Row in Iran's parliament was stage-managed - source
Iran Focus: and MEK website
The row in Iran's Majlis (parliament) on Sunday was stage-managed by the dominant ultra-Islamist faction, according to an official close to former president Mohammad Khatami.
“The whole parliamentary debate on the nominated ministers is a sham in a Majlis that is completely controlled by [President Mahmoud] Ahmadinejad’s allies”, said the official, who spoke on the condition of anonymity. READ MORE
An elderly man in the visitors’ gallery shouted “death to the hyprocrite” after a speech by Bijan Shahbazkhani, who criticised some of the cabinet nominees. There were scenes of pandemonium as others in the gallery and some of the deputies shouted at the man and at each other.

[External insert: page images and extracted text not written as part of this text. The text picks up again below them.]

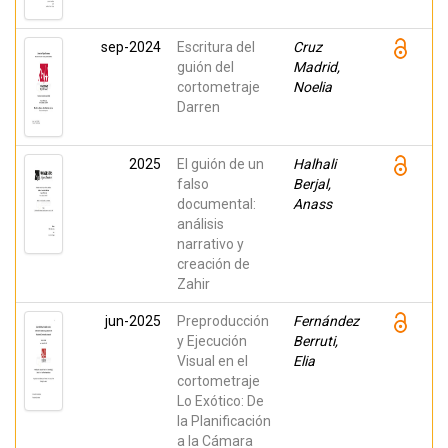
sep-2024
Escritura del
Cruz
guión del
Madrid,
cortometraje
Noelia
Darren
2025
El guión de un
Halhali
falso
Berjal,
documental:
Anass
análisis
narrativo y
creación de
Zahir
jun-2025
Preproducción
Fernández
y Ejecución
Berruti,
Visual en el
Elia
cortometraje
Lo Exótico: De
la Planificación
a la Cámara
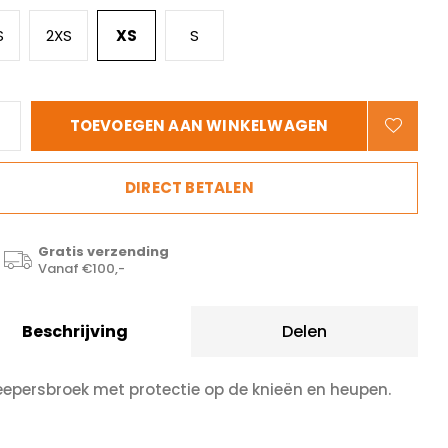
S
2XS
XS
S
TOEVOEGEN AAN WINKELWAGEN
DIRECT BETALEN
Gratis verzending
Vanaf €100,-
Beschrijving
Delen
eepersbroek met protectie op de knieën en heupen.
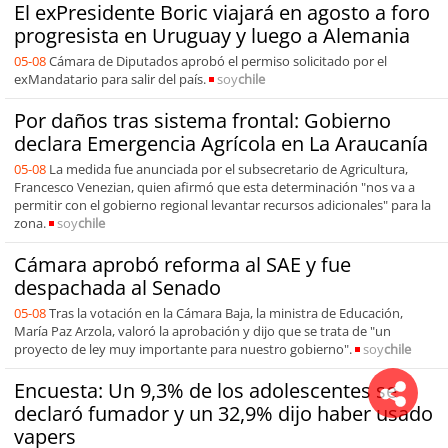
El exPresidente Boric viajará en agosto a foro
progresista en Uruguay y luego a Alemania
05-08
Cámara de Diputados aprobó el permiso solicitado por el
exMandatario para salir del país.
soy
chile
Por daños tras sistema frontal: Gobierno
declara Emergencia Agrícola en La Araucanía
05-08
La medida fue anunciada por el subsecretario de Agricultura,
Francesco Venezian, quien afirmó que esta determinación "nos va a
permitir con el gobierno regional levantar recursos adicionales" para la
zona.
soy
chile
Cámara aprobó reforma al SAE y fue
despachada al Senado
05-08
Tras la votación en la Cámara Baja, la ministra de Educación,
María Paz Arzola, valoró la aprobación y dijo que se trata de "un
proyecto de ley muy importante para nuestro gobierno".
soy
chile
Encuesta: Un 9,3% de los adolescentes se
declaró fumador y un 32,9% dijo haber usado
vapers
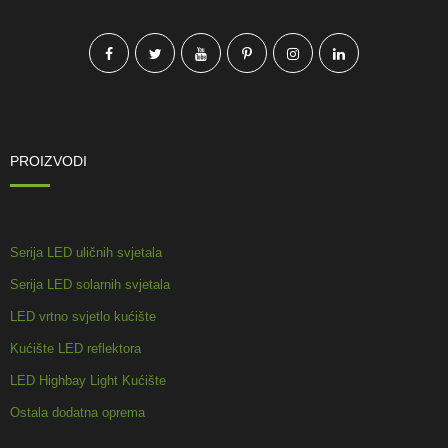
PROIZVODI
Serija LED uličnih svjetala
Serija LED solarnih svjetala
LED vrtno svjetlo kućište
Kućište LED reflektora
LED Highbay Light Kućište
Ostala dodatna oprema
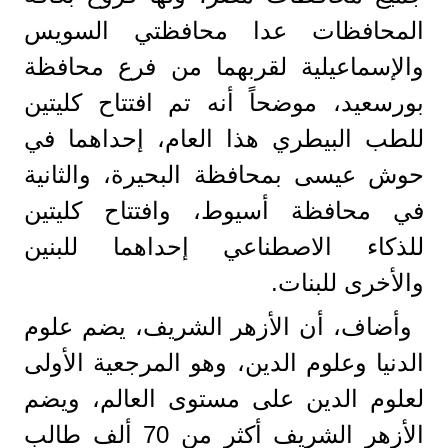
المحافظات عدا محافظتي السويس
والإسماعيلية لقربهما من فرع محافظة
بورسعيد، موضحاً أنه تم افتتاح كليتين
للطب البيطري هذا العام، إحداهما في
حوش عيسى بمحافظة البحيرة، والثانية
في محافظة أسيوط، وافتتاح كليتين
للذكاء الاصطناعي إحداهما للبنين
والأخرى للبنات.
وأضاف، أن الأزهر الشريف، يضم علوم
الدنيا وعلوم الدين، وهو المرجعية الأولى
لعلوم الدين على مستوى العالم، ويضم
الأزهر الشريف أكثر من 70 ألف طالب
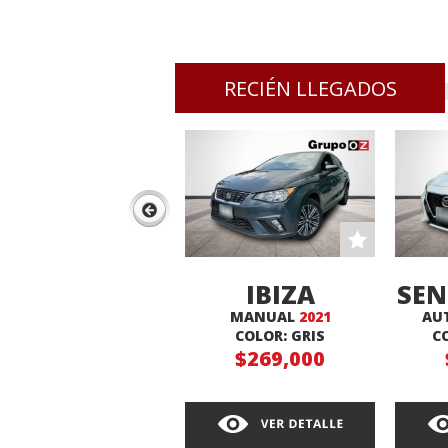
RECIÉN LLEGADOS
IBIZA
SEN
MANUAL
2021
AU
XCELLENCE
COLOR: GRIS
C
$269,000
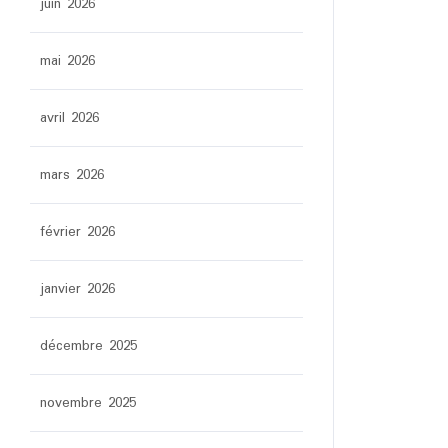
juin 2026
mai 2026
avril 2026
mars 2026
février 2026
janvier 2026
décembre 2025
novembre 2025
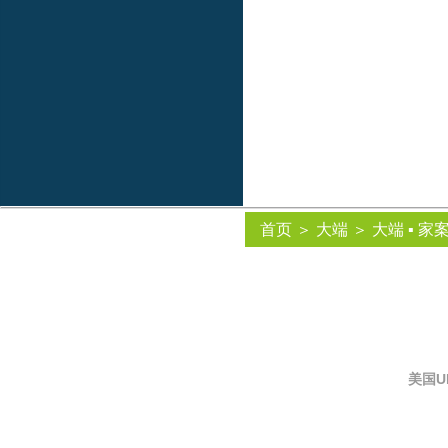
首页
＞
大端
＞
大端 ▪ 家
美国U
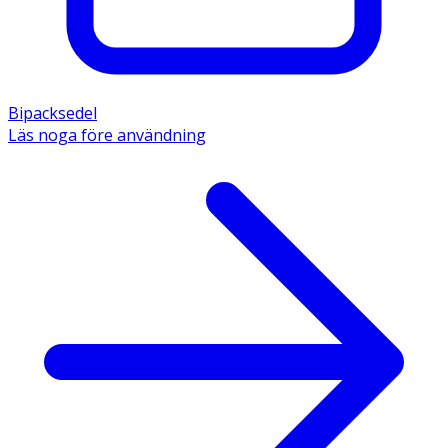
Bipacksedel
Läs noga före användning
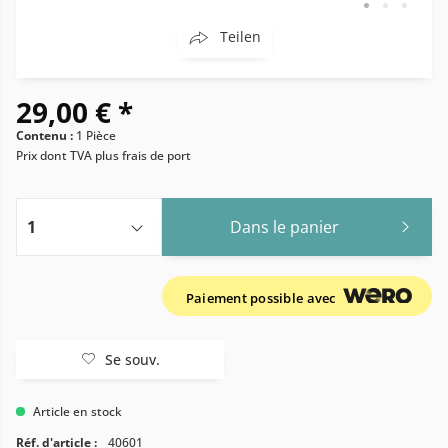
Teilen
29,00 € *
Contenu :
1 Pièce
Prix dont TVA
plus frais de port
Dans le panier
Paiement possible avec
Se souv.
Article en stock
Réf. d'article :
40601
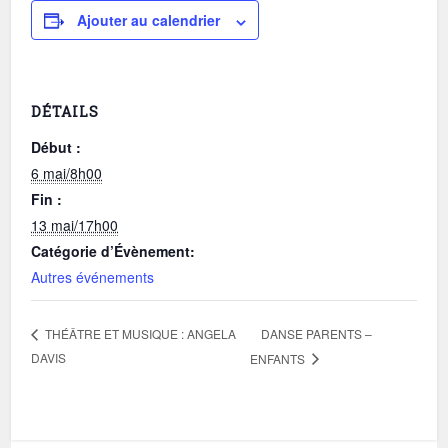
Ajouter au calendrier
DÉTAILS
Début :
6 mai/8h00
Fin :
13 mai/17h00
Catégorie d’Évènement:
Autres événements
DANSE PARENTS –
THÉÂTRE ET MUSIQUE : ANGELA
DAVIS
ENFANTS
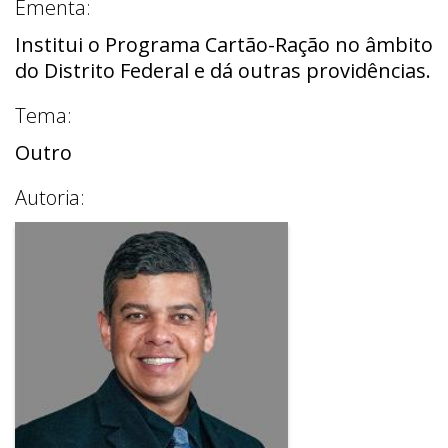
Ementa:
Institui o Programa Cartão-Ração no âmbito
do Distrito Federal e dá outras providências.
Tema:
Outro
Autoria:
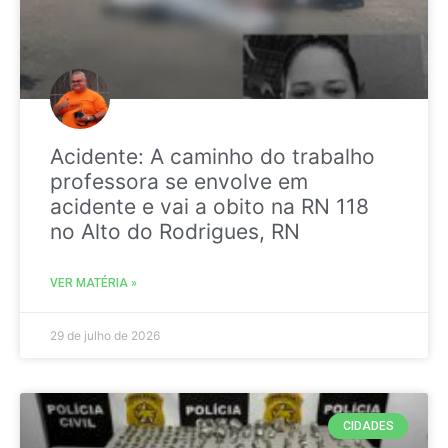
Acidente: A caminho do trabalho
professora se envolve em
acidente e vai a obito na RN 118
no Alto do Rodrigues, RN
VER MATÉRIA »
29 de julho de 2026
CIDADES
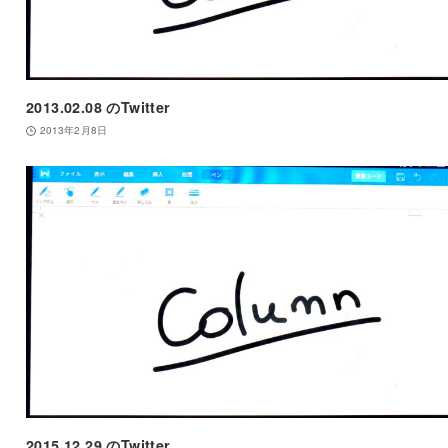
2013.02.08 のTwitter
2013年2月8日
2015.12.29 のTwitter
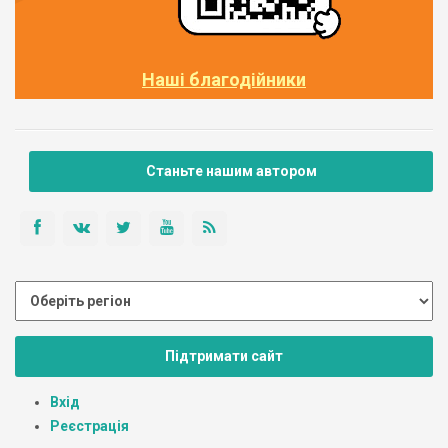
Наші благодійники
Станьте нашим автором
Підтримати сайт
Вхід
Реєстрація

Majlis Speaker Gholam-Ali Haddad-Adel ordered the security guards to lead the man out of the chamber. But Majlis deputies from the small minority faction complained later that the man had been taken to a guest room in the building and served tea and biscuits, instead of being turned over to the police.
The Speaker, himself a staunch ally and relative of Supreme Leader Ayatollah Ali Khamenei, did not allow other deputies to speak out against the shouting man.
“The [hard-line] faction leaders wants to bully the few deputies who don’t agree with them into silence, and at the same time make this Majlis look like something more than a rubber-stamp”, the official close to Khatami said. “But that’s just what it is, a rubber-stamp”.
Majlis deputy Nouroddin Pour-Moazzen complained in his speech on the floor on Monday that the dominant ultra-conservative faction was using tricks to prevent genuine critics of Ahmadinejad’s ministers from airing their views.
Addressing Speaker Haddad Adel, the deputy said, “The presence of these visitors these days is only aimed at creating a situation that would be conducive to getting the ministers confirmed by the Majlis”.
Outside the chamber, Pour-Moazzen told reporters that some of Ahmadinejad’s allies in the Majlis were posing as critics of the new government to take up all the time available for debate.
“It’s just not right, but they are doing it”, he said.